La lutte contre le terrorisme au Sahel est l’affaire des armées nationales
Jusqu’ici, les pays du G5 Sahel sont restés étroitement dépendants des financements et du soutien des pays de l’Union Européenne dans la perspective de l’attente d’une prise en compte de la FC-G5S par les Nations Unies. Il est temps pour les pays du G5 Sahel de se rendre à l’évidence. Malgré leurs demandes pressantes et répétées avec le soutien de l’ONU pour l’admission de la FC-G5S au chapitre VII de la Charte des Nations Unies et de l’octroi à la Minusma d’un mandat offensif, la réponse de l’ONU est restée immuable: “la lutte contre le terrorisme est un combat qui doit être portée par les armées nationales, elle ne rentre pas dans le cadre des missions de l’ONU”.
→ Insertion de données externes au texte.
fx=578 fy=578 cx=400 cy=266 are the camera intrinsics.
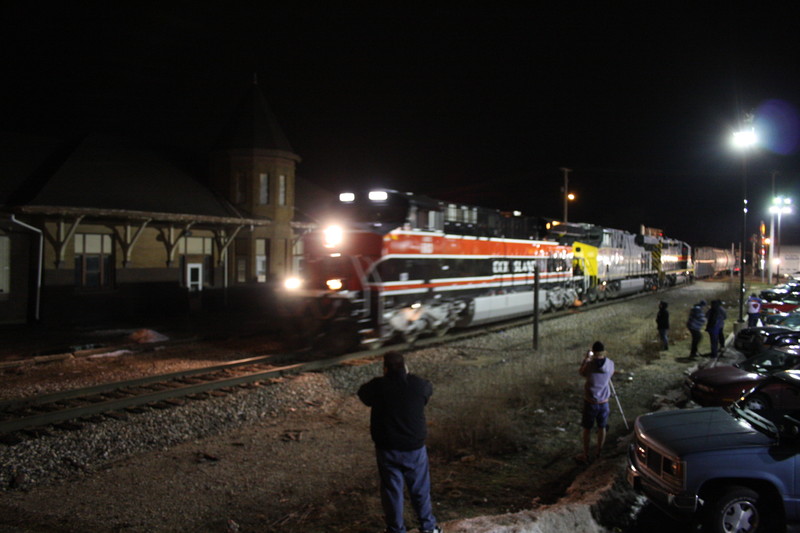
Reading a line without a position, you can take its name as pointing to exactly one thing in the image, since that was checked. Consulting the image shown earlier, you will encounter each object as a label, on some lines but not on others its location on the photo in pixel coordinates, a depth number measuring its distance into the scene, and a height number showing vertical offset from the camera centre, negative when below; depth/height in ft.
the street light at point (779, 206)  142.12 +13.77
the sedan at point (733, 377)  32.89 -7.21
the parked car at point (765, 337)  47.39 -6.85
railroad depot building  68.90 +3.46
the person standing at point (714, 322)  51.26 -5.80
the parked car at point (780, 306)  66.95 -5.70
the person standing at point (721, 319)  51.21 -5.52
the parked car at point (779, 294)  71.51 -4.48
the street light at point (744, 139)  63.16 +13.05
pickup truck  18.20 -7.09
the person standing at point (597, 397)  27.22 -6.72
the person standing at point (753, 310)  63.94 -6.14
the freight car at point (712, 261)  199.52 -1.85
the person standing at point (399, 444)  17.31 -5.77
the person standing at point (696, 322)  52.16 -5.97
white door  87.86 -4.02
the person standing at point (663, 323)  56.39 -6.61
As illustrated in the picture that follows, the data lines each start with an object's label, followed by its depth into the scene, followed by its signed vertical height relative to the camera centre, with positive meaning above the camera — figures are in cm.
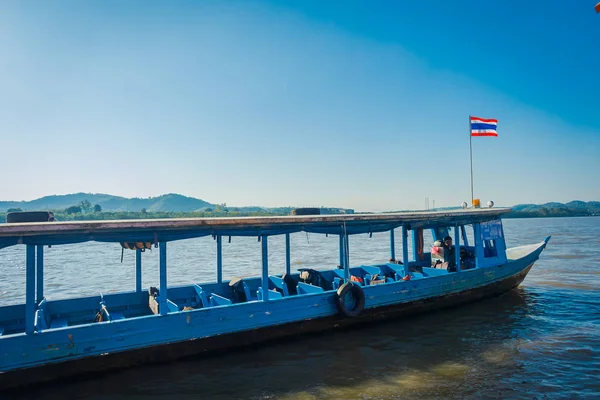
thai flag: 1622 +348
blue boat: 714 -198
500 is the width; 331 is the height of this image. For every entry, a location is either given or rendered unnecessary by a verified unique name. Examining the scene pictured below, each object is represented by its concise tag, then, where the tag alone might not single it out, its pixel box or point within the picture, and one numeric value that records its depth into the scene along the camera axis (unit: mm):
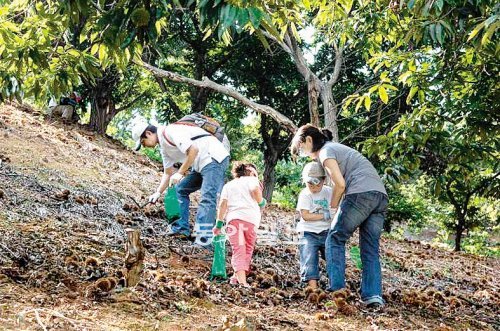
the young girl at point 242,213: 4355
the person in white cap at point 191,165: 5055
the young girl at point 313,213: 4488
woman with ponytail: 4031
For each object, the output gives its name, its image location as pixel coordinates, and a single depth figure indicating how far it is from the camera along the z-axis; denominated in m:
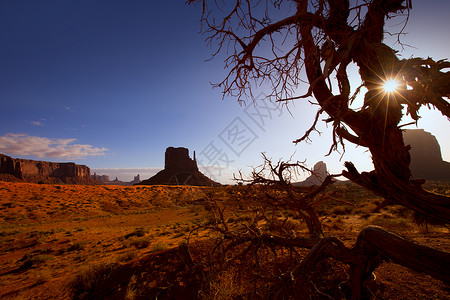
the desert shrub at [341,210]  13.40
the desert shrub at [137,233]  10.80
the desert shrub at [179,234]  10.02
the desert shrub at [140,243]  8.46
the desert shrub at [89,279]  4.41
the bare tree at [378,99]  1.77
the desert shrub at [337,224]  9.12
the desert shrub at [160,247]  7.28
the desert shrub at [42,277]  5.24
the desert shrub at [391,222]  8.62
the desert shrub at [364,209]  12.39
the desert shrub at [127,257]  6.37
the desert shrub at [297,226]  9.11
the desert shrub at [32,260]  6.95
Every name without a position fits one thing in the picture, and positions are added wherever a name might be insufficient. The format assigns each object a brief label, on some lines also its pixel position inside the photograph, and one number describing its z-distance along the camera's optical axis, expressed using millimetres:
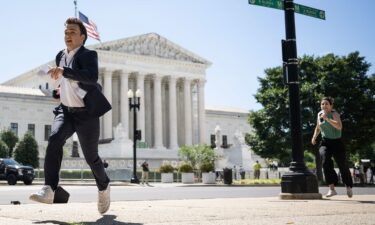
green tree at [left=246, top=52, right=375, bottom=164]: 38812
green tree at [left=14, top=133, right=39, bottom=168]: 52156
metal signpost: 10133
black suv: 32469
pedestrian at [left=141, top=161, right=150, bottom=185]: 34278
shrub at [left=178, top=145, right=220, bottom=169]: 46531
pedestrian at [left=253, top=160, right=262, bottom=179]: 47088
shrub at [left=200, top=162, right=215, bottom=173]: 39812
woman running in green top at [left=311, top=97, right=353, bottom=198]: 10328
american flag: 37691
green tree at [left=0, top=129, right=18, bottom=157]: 58750
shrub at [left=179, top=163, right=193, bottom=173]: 38622
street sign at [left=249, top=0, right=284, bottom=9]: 11172
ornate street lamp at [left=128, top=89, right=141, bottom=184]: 34728
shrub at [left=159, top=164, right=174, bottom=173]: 40344
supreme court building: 73938
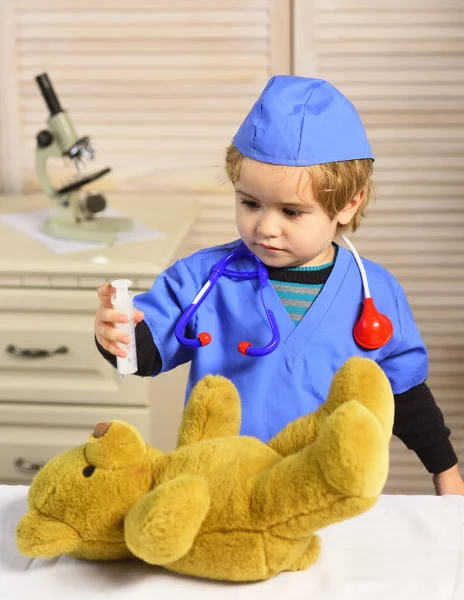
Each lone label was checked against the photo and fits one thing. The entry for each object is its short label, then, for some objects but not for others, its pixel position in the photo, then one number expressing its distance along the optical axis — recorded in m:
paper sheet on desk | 1.78
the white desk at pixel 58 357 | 1.68
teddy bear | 0.70
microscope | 1.84
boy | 0.96
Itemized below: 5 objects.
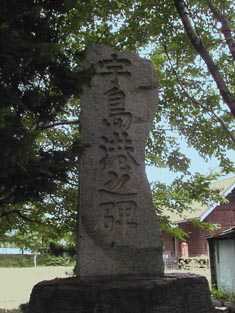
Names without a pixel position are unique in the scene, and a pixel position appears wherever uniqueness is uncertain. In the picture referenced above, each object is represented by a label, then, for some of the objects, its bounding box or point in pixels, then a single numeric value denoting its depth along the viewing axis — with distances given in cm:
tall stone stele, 500
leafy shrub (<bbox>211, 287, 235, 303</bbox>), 1045
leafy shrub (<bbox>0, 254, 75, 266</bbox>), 2745
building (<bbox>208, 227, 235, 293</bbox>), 1195
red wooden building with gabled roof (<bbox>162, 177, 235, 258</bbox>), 2475
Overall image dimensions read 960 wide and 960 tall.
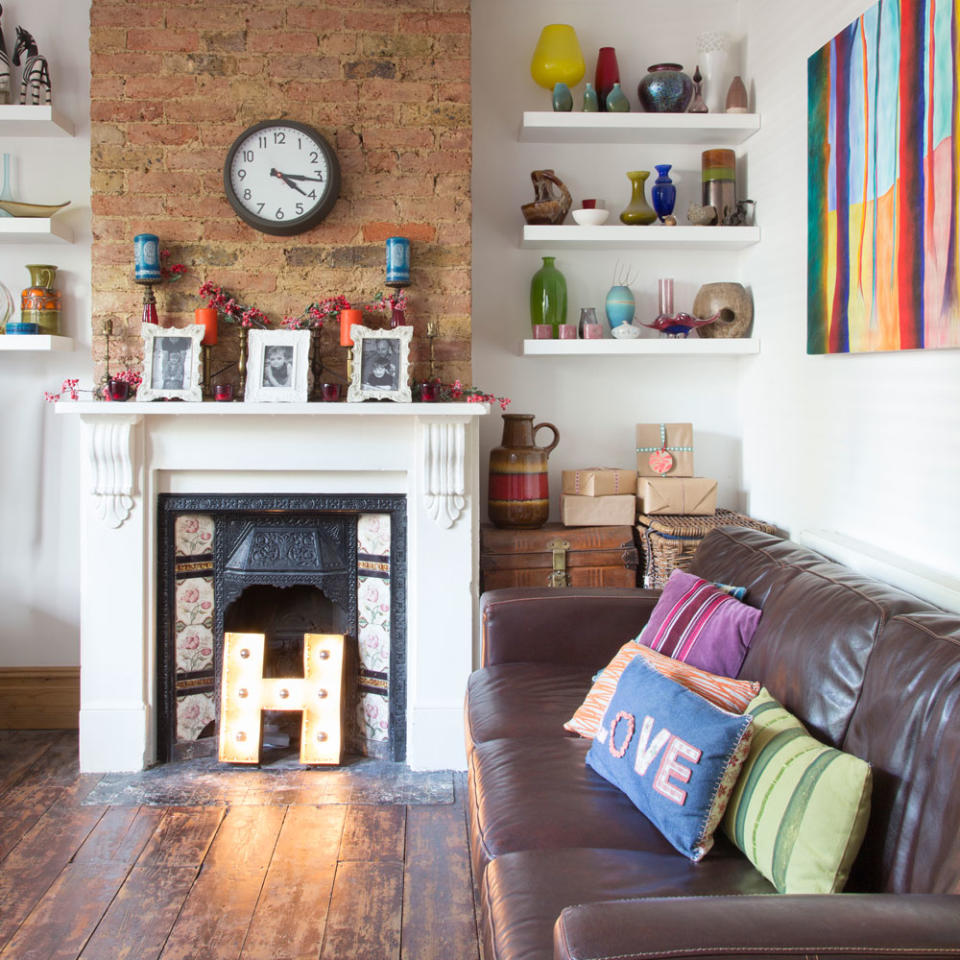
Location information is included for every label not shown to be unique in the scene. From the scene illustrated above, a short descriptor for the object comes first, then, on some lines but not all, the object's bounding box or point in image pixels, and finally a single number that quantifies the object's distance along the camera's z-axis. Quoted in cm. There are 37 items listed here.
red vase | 334
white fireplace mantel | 302
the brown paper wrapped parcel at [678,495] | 324
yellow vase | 329
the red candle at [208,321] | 298
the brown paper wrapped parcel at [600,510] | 328
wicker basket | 311
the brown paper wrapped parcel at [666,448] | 338
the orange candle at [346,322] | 299
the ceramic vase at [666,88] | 329
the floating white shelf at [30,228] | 314
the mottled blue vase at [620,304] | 338
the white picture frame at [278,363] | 296
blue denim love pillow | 162
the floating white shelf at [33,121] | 311
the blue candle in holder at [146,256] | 294
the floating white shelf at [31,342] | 314
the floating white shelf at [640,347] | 329
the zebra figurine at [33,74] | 316
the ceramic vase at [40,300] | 326
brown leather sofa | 109
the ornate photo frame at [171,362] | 295
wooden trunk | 321
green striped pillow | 141
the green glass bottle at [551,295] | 335
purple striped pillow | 212
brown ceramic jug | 323
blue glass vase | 335
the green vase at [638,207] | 333
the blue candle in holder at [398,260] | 298
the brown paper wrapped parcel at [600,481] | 327
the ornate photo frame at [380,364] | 297
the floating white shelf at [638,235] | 329
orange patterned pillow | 194
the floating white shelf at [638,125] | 326
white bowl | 329
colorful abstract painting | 204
Toutes les mesures dilatoires utilisées jusqu’à ce jour n’ont fait que contribuer à l’accélération de la dégradation de la sécurité au Sahel. Il est désormais on ne peut plus clair qu’il revient aux pays du Sahel de s’atteler et sans plus tarder à s’investir avec leurs propres moyens pour assurer leur sécurité.
A la recherche d’une nouvelle stratégie
Le retour du Mali à sa place dans le dispositif de l’organisation est certes indispensable, mais le contraire peut amener à l’apparition d’une nouvelle architecture sécuritaire qui dictera sans doute à toutes les parties en présence de repenser leurs partenariats stratégiques et leurs stratégies sécuritaires.
Lors de la réunion des ministres de la Défense et des Chefs d’Etats-majors tenue à Niamey en septembre dernier, le constat était clair : la FC-G5S fait face à un « problème de cohésion et d’unité d’action mises à mal depuis le retrait du Mali »qui nécessite « d’adopter de nouvelles stratégies pour lutter efficacement contre les groupes armés terroristes dans l’espace commun » selon le communiqué final de la réunion.
En somme, avec le retrait du Mali, plus que jamais confiant avec la présence des russes qui ne prête à aucun optimisme quant à son retour à un retour éventuel au G5 Sahel et le bilan plus que mitigé de cinq ans d’existence, la FC-G5S se doit de sortir de l’inertie opérationnelle dans laquelle elle semblait se complaire depuis une demie décennie et se focaliser plutôt sur les voies et moyens de recadrer son action et de repenser sa stratégie.